I have been documenting the daily life of teenagers in British working-class communities for almost two decades. After the Brexit referendum I focussed this work on Belfast in Northern Ireland. There was a serious concern that the final implementation of Brexit will threaten the Peace Agreement of 1998 that ended the armed conflict between Protestant Unionists and Catholic Nationalists who live in homogeneous neighborhoods that are divided by walls till today. These two communities in Belfast who seem to have irreconcilable differences, are more similar than they’d both like to admit. While they still stick to their own symbols of their identity and tradition, they wear the same clothes, have the same haircuts, listen to the same music, drink the same beer, take the same drugs and often the same worries such as violence, unemployment, social discrimination and therefore, lack of prospects.
Although these young people never experienced the bombings, attacks and reprisal attacks themselves, they grew up in strictly segregated neighborhoods. Only 7% of pupils in Northern Ireland go to integrated schools. Sinn Fein’s first-time majority in parliament and a Catholic majority in the country, which was never thought possible, are creating an increasingly tense situation again. When the teenagers see my photos of kids from the “other side”, they often say “oh, I know him”. And if you then hope that an approach already had happend and ask “where from?”, the answer is often “from fighting!”…

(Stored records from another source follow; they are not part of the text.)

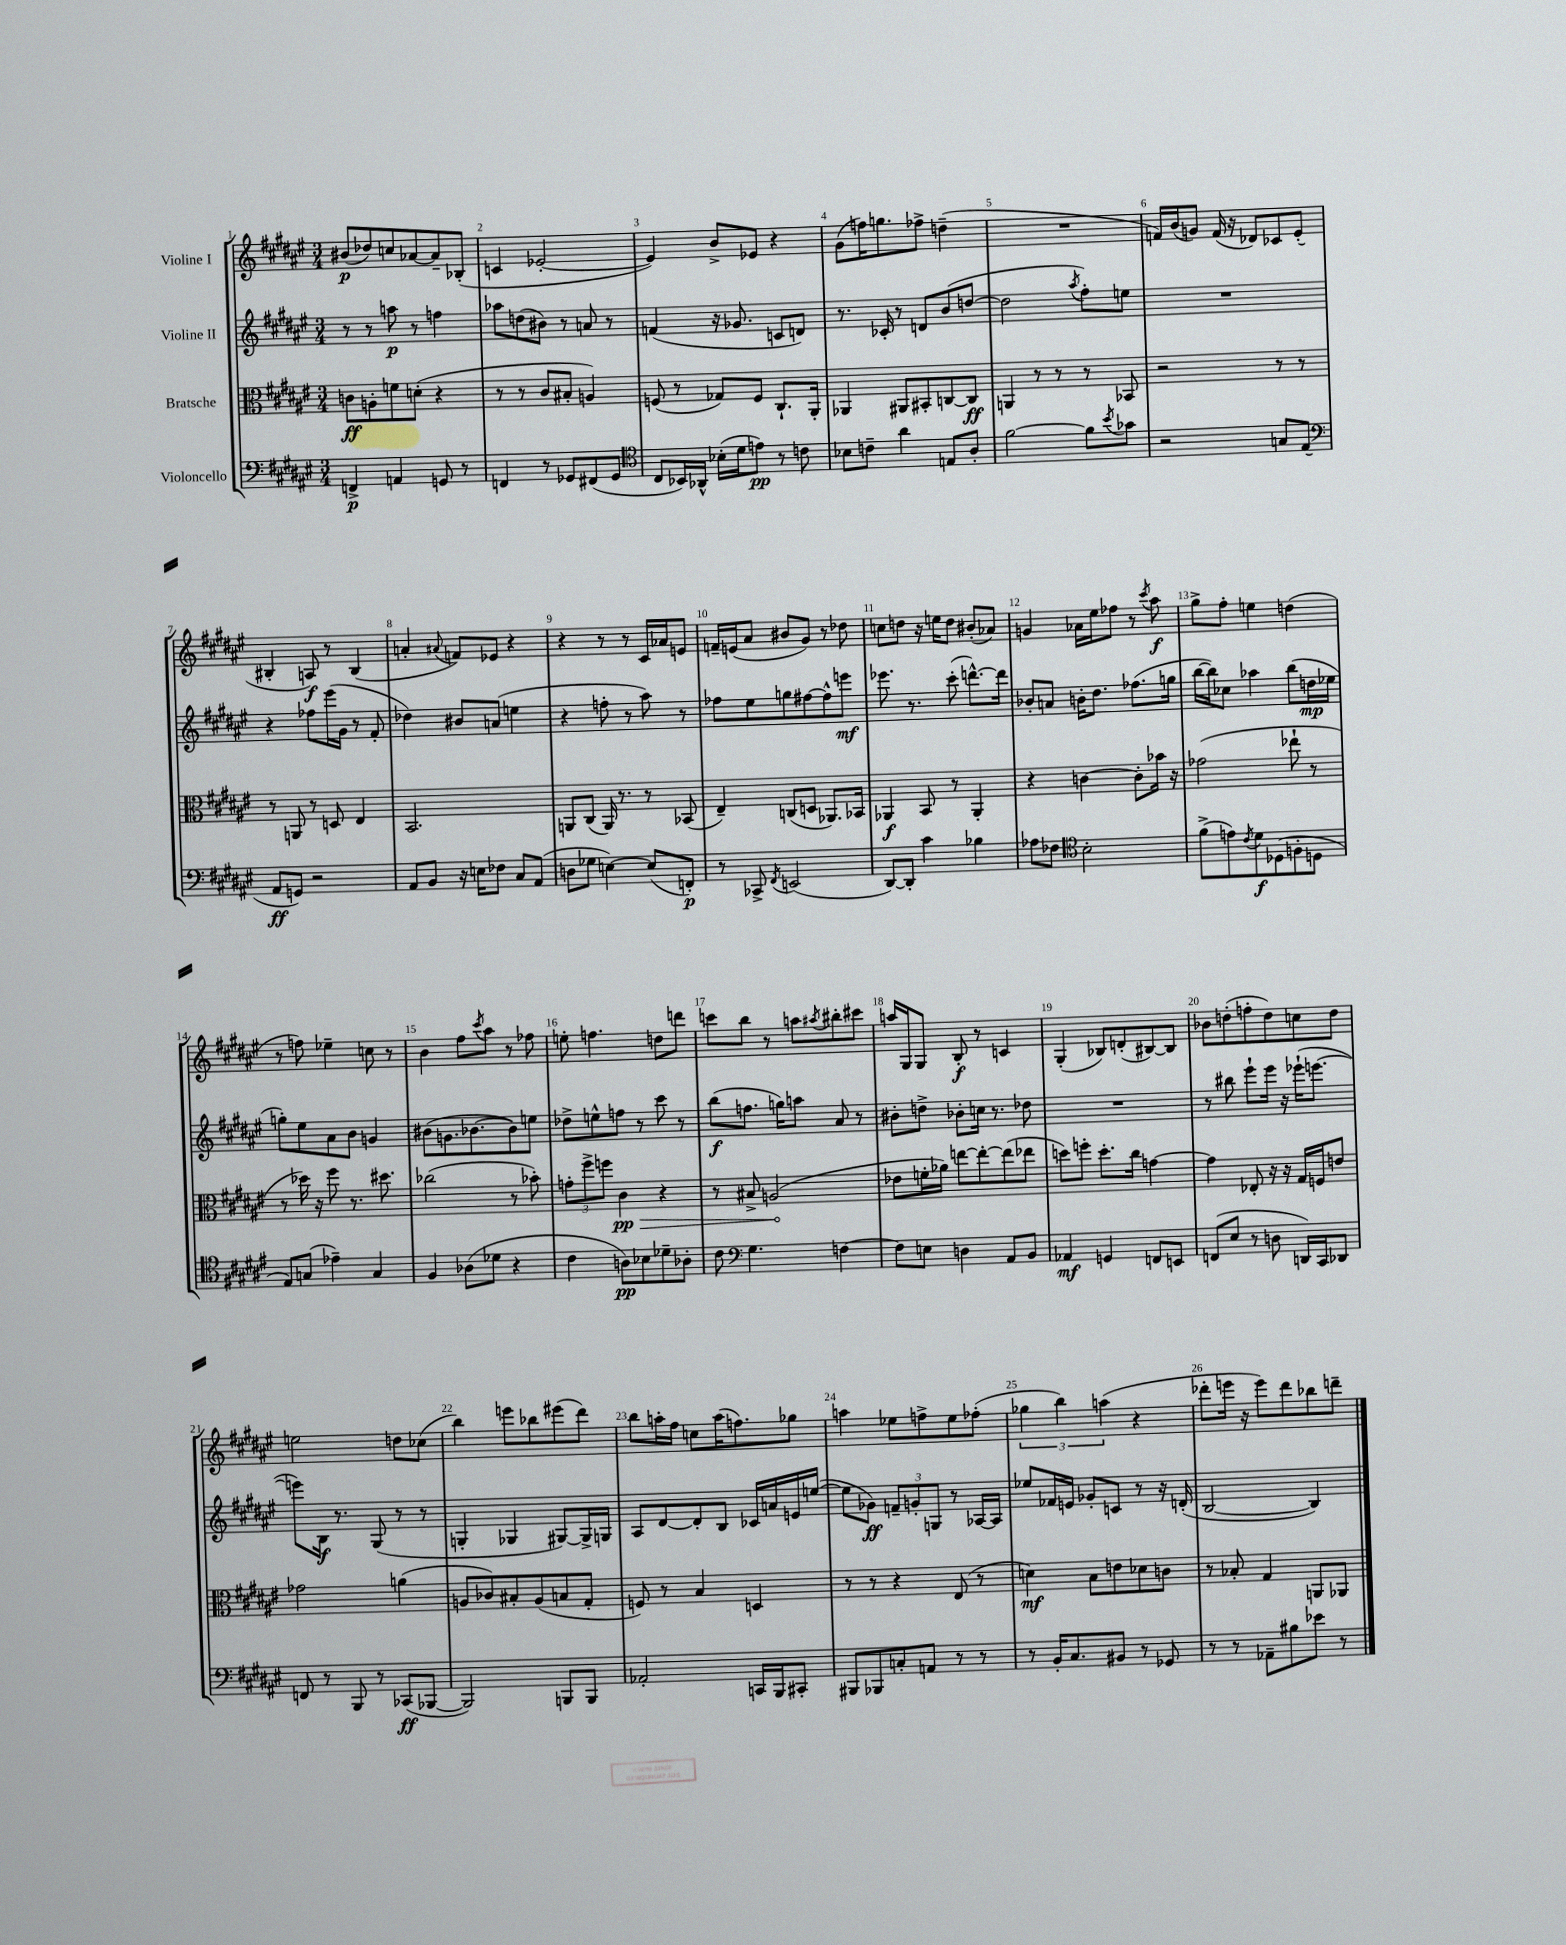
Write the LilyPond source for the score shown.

<<
\new StaffGroup <<
\new Staff = "s0" \with { instrumentName = "Violine I" } {
    \clef treble \key fis \major \numericTimeSignature \time 3/4
    bis'8\p( des''8) c''8 aes'8~ aes'8-- bes8-.( |
    c'4 ees'2~-. |
    ees'4) b'8-> ees'8 r4 |
    gis'8( f''16) g''8. fes''8-> d''4--( |
    R2. |
    f'16) b'16( g'8) f'16( r16 des'8) ces'8 eis'8-.( |
    bis4-. a8\f) r8 bis4( |
    a'4-. \appoggiatura { ais'8 } f'8) ees'8 r4 |
    r4 r8 r8 cis'16 aes'16 e'8 |
    f'16-- e'16( ais'8 bis'8 gis'8) r8 des''8 |
    c''8 d''8 r16 e''16 d''8 bis'8-.( aes'8) |
    g'4 aes'16 eis''16 fes''8 r8 \acciaccatura { cis'''8 } ais''8\f |
    gis''8-> fis''8-. e''4 d''4( |
    r8 f''8) ees''4-- c''8 r8 |
    b'4 fis''8 \acciaccatura { cis'''8 } ais''8 r8 fes''8 |
    e''8-. f''4. d''8 d'''8 |
    c'''8 b''8 r8 a''8 \acciaccatura { ais''8 } bis''8-. cis'''8 |
    a''16 gis16 gis8 b8-.\f r8 c'4 |
    gis4-.( bes8) d'8-.( bis8~) bis8 |
    bes'8 d''8-.( f''8-. d''8) c''8 d''8 |
    e''2 d''8 ces''8( |
    b''4) e'''8 bes''8 eis'''8( dis'''8) |
    b''8 a''16-. fis''16 c''8 a''16( f''8.) ges''8 |
    a''4 ees''8 f''8-> ees''8 fes''8-.( |
    \tuplet 3/2 { ges''4 b''4) a''4( } r4 |
    des'''8-. e'''16 r16 e'''8) des'''8 bes''8 d'''8-- \bar "|." |
}
\new Staff = "s1" \with { instrumentName = "Violine II" } {
    \clef treble \key fis \major \numericTimeSignature \time 3/4
    r8 r8 a''8\p r8 f''4 |
    aes''8 d''8( bis'8) r8 a'8 r8 |
    f'4( r16 ges'8. c'8 d'8) |
    r8. ces'16-. r8 d'8 b'8( d''8~ |
    d''2 \acciaccatura { ais''8 } fis''8-.) e''8 |
    R2. |
    r4 fes''8 eis'''16( gis'16 r8 fis'8-. |
    des''4) bis'8 a'8( e''4 |
    r4 f''8-. r8 ais''8) r8 |
    fes''8 eis''8 g''8 fis''8~ fis''8-^ e'''8\mf |
    ees'''8. r8. cis'''8-.( d'''8.~-^) d'''16 |
    bes'8-. a'8 b'16-. dis''8. fes''8.( g''16 |
    b''16~ b''16) ces''8 aes''4 b''8( d''16\mp ees''16 |
    g''8-.) eis''8 ais'8 b'8 g'4 |
    bis'8( g'8. bes'8.~ bes'8) e''8 |
    des''8-> e''8-^ f''8 r8 cis'''8 r8 |
    b''8\f( f''8. g''16) a''8 ais'8 r8 |
    bis'8-. d''8-> bes'8-. c''16 r8. des''8 |
    R2. |
    r8 bis''8 eis'''8-! eis'''16 r16 ees'''16-!( e'''8.~ |
    e'''8) b16\f r8. gis8( r8 r8 |
    g4-. ges4 gis8~) gis16-> g16 |
    ais8 dis'8~ dis'8-. b8 ces'16 a'16 e'16 e''16~( |
    e''8 ges'8\ff) \tuplet 3/2 { f'8-- g'8-. g8 } r8 aes16~ aes16 |
    ees''8 fes'16 e'16 ges'8-. c'8 r8 r16 d'16-.( |
    b2~ b4) \bar "|." |
}
\new Staff = "s2" \with { instrumentName = "Bratsche" } {
    \clef alto \key fis \major \numericTimeSignature \time 3/4
    c'8\ff a8-. f'8 d'8-.( r4 |
    r8 r8 cis'8 bis8-. a4) |
    f8( r8 ges8) f8 cis8.-! ais,16-. |
    aes,4 ais,8 bis,8-. c8~ c8\ff |
    a,4 r8 r8 r8 bes,8 |
    r2 r8 r8 |
    r8 a,8 r8 d8 eis4 |
    b,2. |
    a,8 cis8( a,16) r8. r8 bes,8( |
    eis4--) c8( d8 aes,8.) bes,16 |
    aes,4\f b,8 r8 aes,4-. |
    r4 c'4~ c'8-. bes'16 r16 |
    ges'2( ees''8-! r8 |
    r8 des''16) r16 fis''8 r8. dis''8. |
    ces''2( r8 bes'8-.) |
    \tuplet 3/2 { g'8-. fis''8-> f''8 } \once \override Hairpin.circled-tip = ##t cis'4\pp\> r4 |
    r8 bis8-> a2\!( |
    ees'8 f'16-. aes'16) e''8~ e''8~-. e''8( ees''8 |
    d''8) f''8-. d''8.-. cis''16 g'4~ |
    g'4 ees8-. r16 r16 gis16 f16 e'8 |
    ges'2 a'4( |
    a8 ces'8) bis8-. a8( b8 gis8-. |
    f8) r8 b4 d4 |
    r8 r8 r4 eis8( r8 |
    d'4\mf) b8 e'8 des'8 c'8 |
    r8 bes8-. gis4 a,8 aes,8 \bar "|." |
}
\new Staff = "s3" \with { instrumentName = "Violoncello" } {
    \clef bass \key fis \major \numericTimeSignature \time 3/4
    f,4->\p a,4 g,8 r8 |
    f,4 r8 ges,8 fis,8( ges,8 |
    \clef tenor cis8 bes,16) aes,16-^ bes16-.( dis'16 e'8\pp) r8 c'8 |
    bes8 c'8-- ais'4 e8 ais8-. |
    fis'2~ fis'8 \acciaccatura { b'8 } ges'8 |
    r2 g8 eis8( |
    \clef bass ais,8\ff g,8) r2 |
    ais,8 b,8 r16 e16 fes8 cis8 ais,8( |
    d8 ges8 e4~) e8( f,8-.\p) |
    r8 ces,8-> \acciaccatura { fis,8 } e,2( |
    dis,8~) dis,8-. cis'4 bes4 |
    aes8 fes8 \clef tenor b2-. |
    fis'8->( e'8) \acciaccatura { cis'8 } dis'8\f des8( f8-. d8 |
    eis8) g8( ees'4--) g4 |
    fis4 aes8( des'8 r4 |
    cis'4 a8\pp) bes8 des'8-- aes8-. |
    cis'8 \clef bass gis4. f4~ |
    f8 e8 d4 ais,8 b,8 |
    aes,4\mf g,4 f,8 e,8 |
    f,8( eis8 r8 d8 d,16) cis,16 des,8 |
    f,8 r8 b,,8 r8 ces,8\ff( bes,,8~ |
    bes,,2) b,,8 b,,8 |
    aes,2-. c,16 b,,16 cis,8-. |
    bis,,8 bes,,8 c8-. a,8 r8 r8 |
    r8 b,16-. cis8. bis,8 r8 ges,8 |
    r8 r8 aes,8-- bis8 ees'8 r8 \bar "|." |
}
>>
>>
\layout { \context { \Score \override BarNumber.break-visibility = ##(#f #t #t) barNumberVisibility = #all-bar-numbers-visible } }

At the same time, apart from a few hardliners on the Loyalist side, nobody wants to go back to the old days. And in everyday life, more and more rapprochements are taking place that were previously thought impossible. A republican boy I met in 2017, who was often involved in skirmishes with loyalist teenagers, now has a baby with a protestant girl and lives in a loyalist community. These little steps give hope for a gradual normalization of the situation and the possibility of believing in a common future!
It is definitely time to overcome old rifts and ideas of identity or belonging and to look forward – in the sense of a better future for all young people in Northern Ireland!